As a sniff test, run the original test_loop() with the validation dataset and verify the output is the same as the last epoch in the train_loop_pbar_with_val() loop:

test_loop(val_dataloader, model, loss_fn)
Test Error:
 Accuracy: 70.1%, Avg loss: 0.844919

Conclusion

Writing training loops and test loops can be verbose, especially when gathering important metrics to report. Utilizing Keras’s progress bar not only makes for a more visually appealing report, but can also simplify the amount of code needed for gathering and reporting metrics when training a model.

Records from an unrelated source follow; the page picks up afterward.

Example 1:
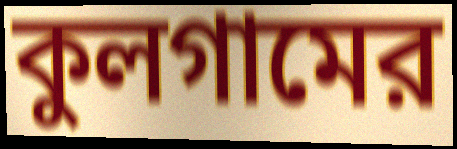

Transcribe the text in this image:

কুলগামের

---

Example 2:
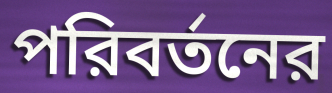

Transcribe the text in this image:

পরিবর্তনের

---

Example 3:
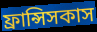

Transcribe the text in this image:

ফ্রান্সিসকাস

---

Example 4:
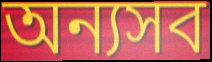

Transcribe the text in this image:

অন্যসব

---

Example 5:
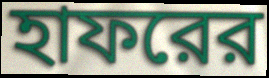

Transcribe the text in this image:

হাফরের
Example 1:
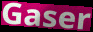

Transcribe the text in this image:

Gaser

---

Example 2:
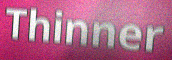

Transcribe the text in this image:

Thinner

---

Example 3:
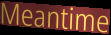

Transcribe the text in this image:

Meantime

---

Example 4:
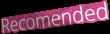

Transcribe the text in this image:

Recomended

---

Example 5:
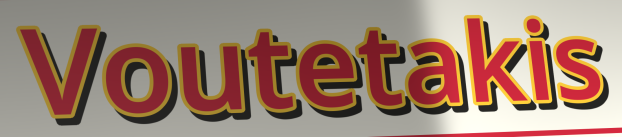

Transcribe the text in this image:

Voutetakis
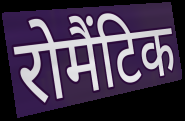
रोमैंटिक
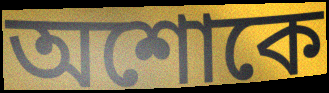
অশোকে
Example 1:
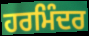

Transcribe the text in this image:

This recipe tutorial explored how to replace the traditional manual reporting in a training and test loop with an approach that uses Keras’s ProgBar class. It was shown how to employ a progress bar with not just a training and testing set, but also with a validation set to be used during model training.